Let me back up a little. I first discovered the Long Island-based quartet when “Circles,” this album’s opener, popped up on my Local Natives station on Pandora. Its quick, handclapped tempo, sweet harmonies, and minor-keyed acoustic guitar riffs sounded exactly like what I was looking for when I asked Pandora for bands like the indie-pop heroes.
But when I looked a little closer into the group, I was a bit surprised. The title track, with its electronic saxophones, glistening synth harps, and strange key modulations sounded more like a long-lost 90s trip-hop hit than anything you’d call indie rock. The eight-minute horn-tinged “Duermete” plays like a proper chamber pop epic.
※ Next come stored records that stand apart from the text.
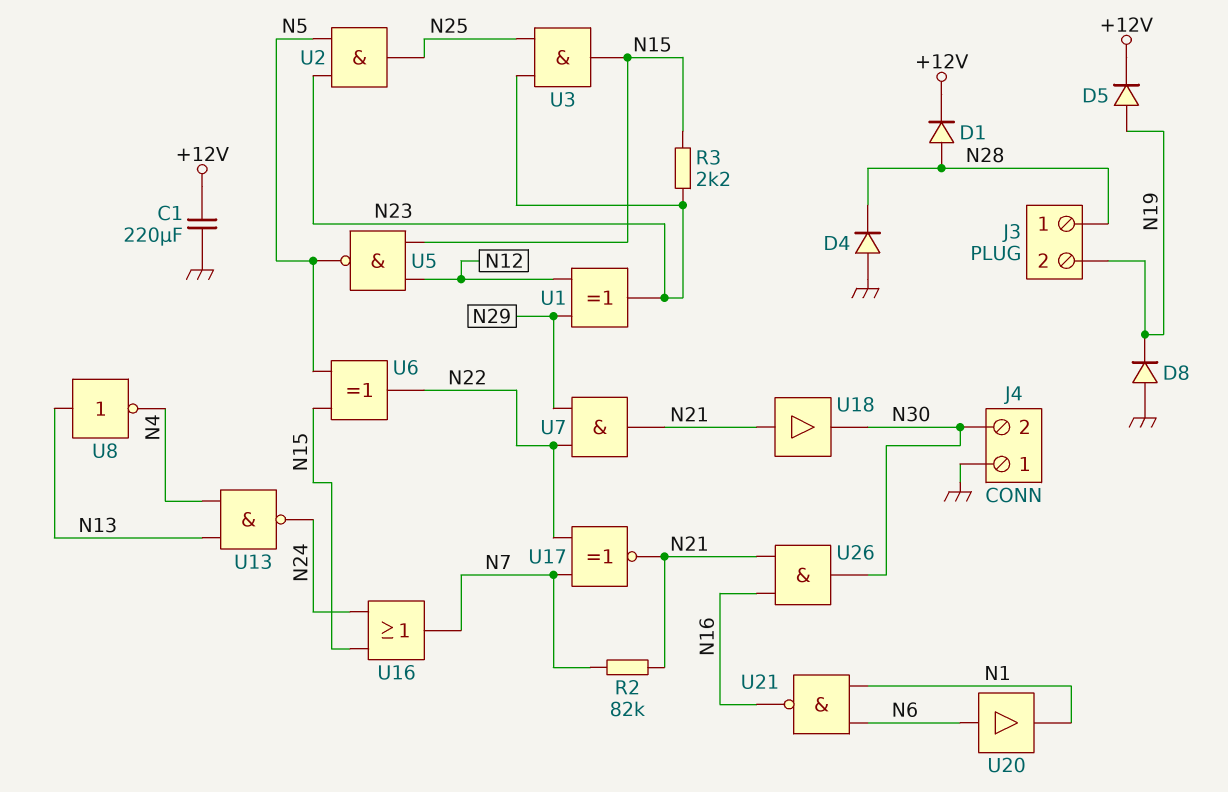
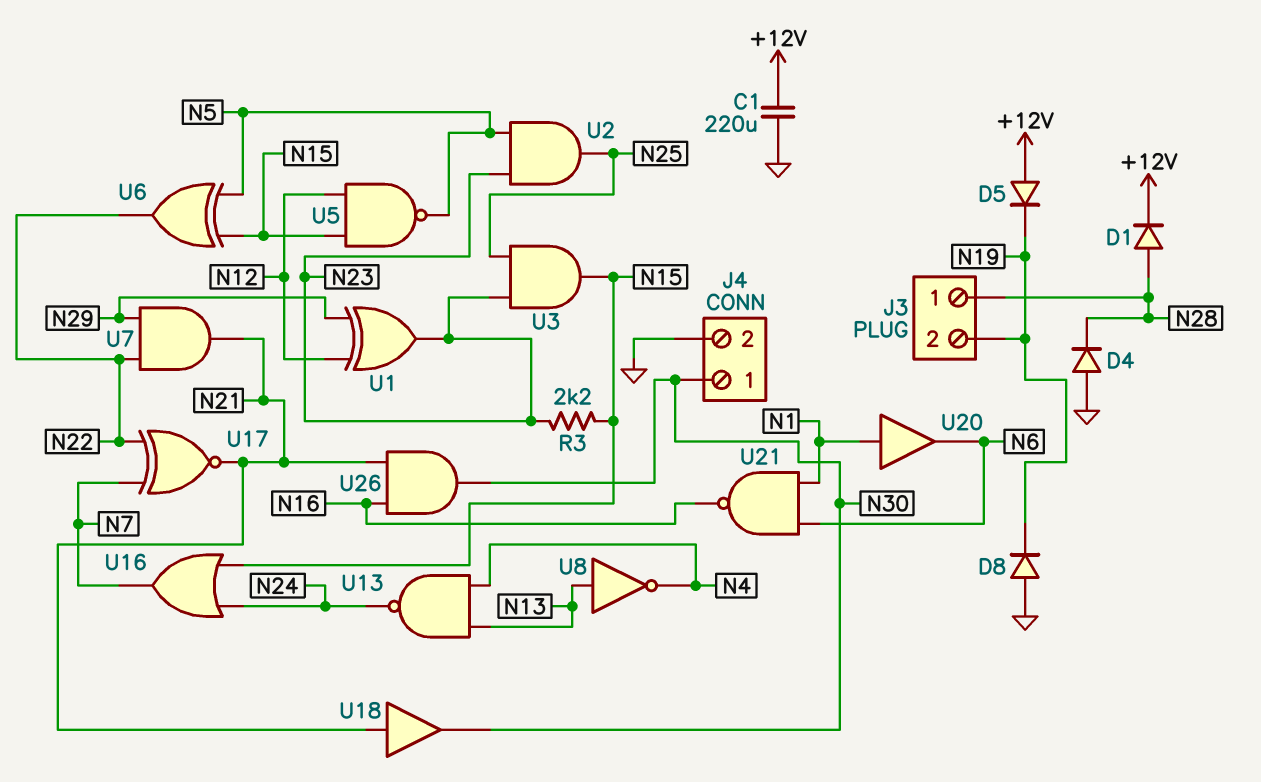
D5: diode (A N19, K +12V) -> diode (A +12V, K N19)
J4 pin 1: GND -> N30
J4 pin 2: N30 -> GND
R2: 82k (N7, N21) -> none
U20: buffer (in N6, out N1) -> buffer (in N1, out N6)

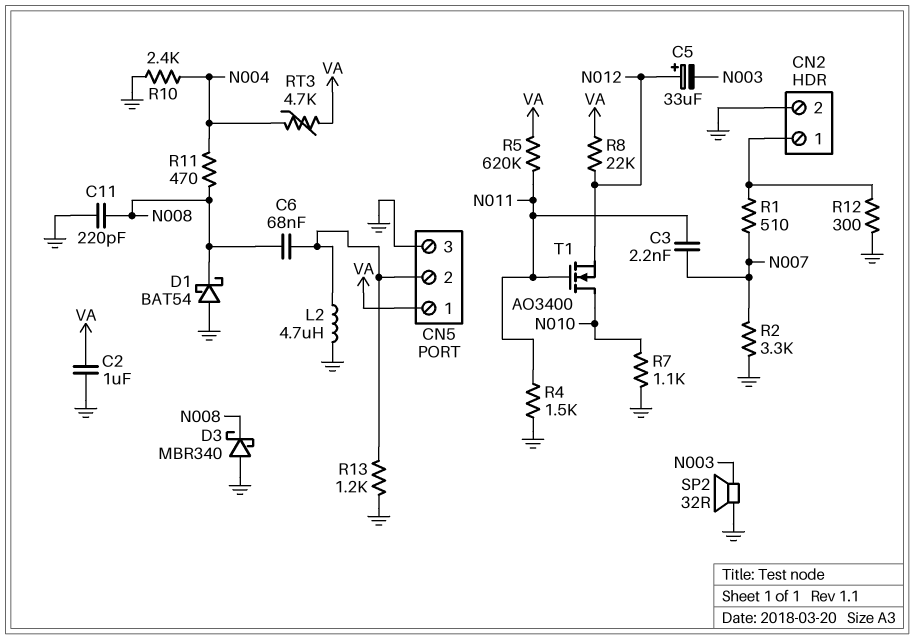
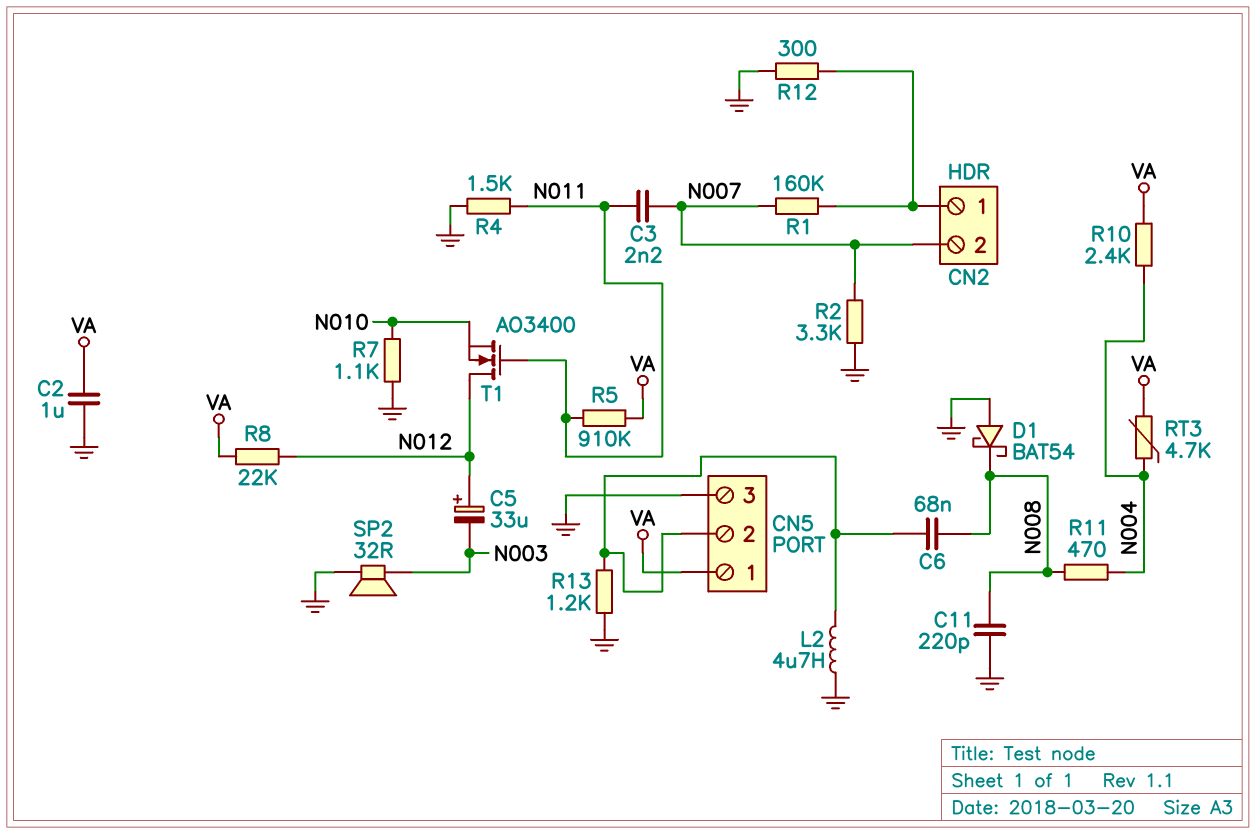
CN2 pin 2: GND -> N007
D3: schottky MBR340 (A GND, K N008) -> none
R1: 510 (CN2/1, N007) -> 160k (CN2/1, N007)
R5: 620k (N011, VA) -> 910k (N011, VA)
R10: 2.4k (GND, N004) -> 2.4k (N004, VA)
T1: NMOS AO3400 (G N011, D N010, S N012) -> NMOS AO3400 (G N011, D N012, S N010)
And digging deeper into their discography, I discovered they started out as a proper emo band, with all of the throat-bleeding choruses to prove it.
At first, I dismissed ATAL as just another lackluster indie band who groped desperately in all directions to find their voice, ultimately failing.
But for whatever reason, this album grabbed my attention again last week.
And it did not let go.
While it’s true that the record spans a number of different styles, it is in no way a signal of an identity crisis. Throughout tracks as diverse as the tender lilt of “Go Easy,” the rocking shuffle of “In Case of Rapture,” the creeping honky-tonk of “We’s Been Waitin’,” the sample-heavy pop of “Is This Tomorrow,” and the somnolent balladry of “Sleepyhead,” As Tall As Lions’ voice is clear as ever, even if they dress it in a bunch of different outfits.
Much of this is thanks to the strength of Saen Fitzgerald (no relation) and Julio Tavarez’s literal voices. The two trade lead vocalist duties, operating in impressive tenors that temper the sweetness of their pop sensibilities with the fire of their emo roots.
However, the talents of the rest of the group cannot be discounted. And as told through the track-by-track credits, each member wore several hats during the recording process, shifting between instruments as each song demands. Again, if a band hasn’t found their own voice, this can be a recipe for disaster.
And yet, You Can’t Take It With You remains a consistent, cohesive record that continues to demand more and more of my attention.